Records shown -
· · · · ·

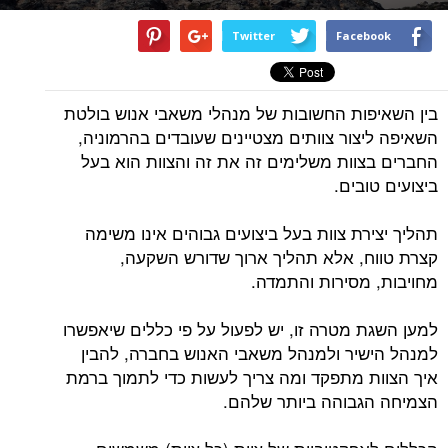
Twitter
Facebook
בין השאיפות החשובות של מנהלי משאבי אנוש בולטת
השאיפה ליצור צוותים מצטיינים שעובדים בהרמוניה,
החברים בצוות משלימים זה את זה והצוות הוא בעל
ביצועים טובים.
תהליך יצירת צוות בעל ביצועים גבוהים אינו משימה
קצרת טווח, אלא תהליך ארוך שדורש השקעה,
מחויבות, מסירות והתמדה.
למען השגת מטרה זו, יש לפעול על פי כללים שיאפשרו
למנהל הישיר ולמנהל משאבי האנוש בחברה, להבין
איך הצוות מתפקד ומה צריך לעשות כדי לתמוך ברמת
הצמיחה הגבוהה ביותר שלהם.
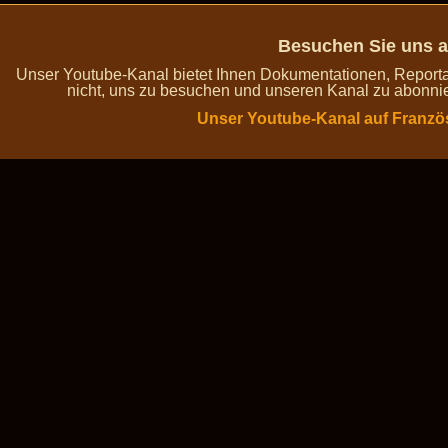
Besuchen Sie uns a
Unser Youtube-Kanal bietet Ihnen Dokumentationen, Report
nicht, uns zu besuchen und unseren Kanal zu abonnie
Unser Youtube-Kanal auf Franzö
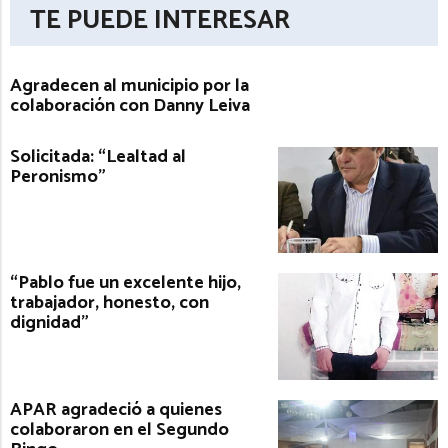
TE PUEDE INTERESAR
Agradecen al municipio por la
colaboración con Danny Leiva
Solicitada: “Lealtad al
Peronismo”
“Pablo fue un excelente hijo,
trabajador, honesto, con
dignidad”
APAR agradeció a quienes
colaboraron en el Segundo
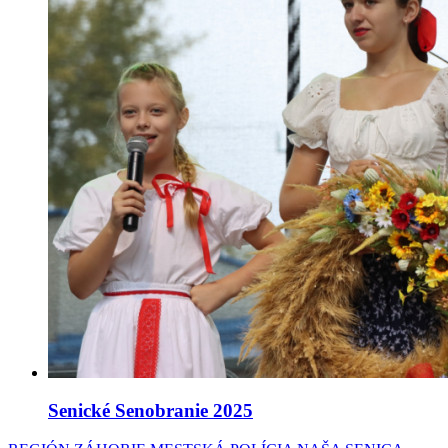
Senické Senobranie 2025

· · · · ·

Task to carry out - From start to finish, output the listing exactly, but omit its pictures.

Completed exercise -
Twitter
Facebook
בין השאיפות החשובות של מנהלי משאבי אנוש בולטת
השאיפה ליצור צוותים מצטיינים שעובדים בהרמוניה,
החברים בצוות משלימים זה את זה והצוות הוא בעל
ביצועים טובים.
תהליך יצירת צוות בעל ביצועים גבוהים אינו משימה
קצרת טווח, אלא תהליך ארוך שדורש השקעה,
מחויבות, מסירות והתמדה.
למען השגת מטרה זו, יש לפעול על פי כללים שיאפשרו
למנהל הישיר ולמנהל משאבי האנוש בחברה, להבין
איך הצוות מתפקד ומה צריך לעשות כדי לתמוך ברמת
הצמיחה הגבוהה ביותר שלהם.
Besuchen Sie uns a
Unser Youtube-Kanal bietet Ihnen Dokumentationen, Report
nicht, uns zu besuchen und unseren Kanal zu abonnie
Unser Youtube-Kanal auf Franzö
TE PUEDE INTERESAR
Agradecen al municipio por la
colaboración con Danny Leiva
Solicitada: “Lealtad al
Peronismo”
“Pablo fue un excelente hijo,
trabajador, honesto, con
dignidad”
APAR agradeció a quienes
colaboraron en el Segundo
Senické Senobranie 2025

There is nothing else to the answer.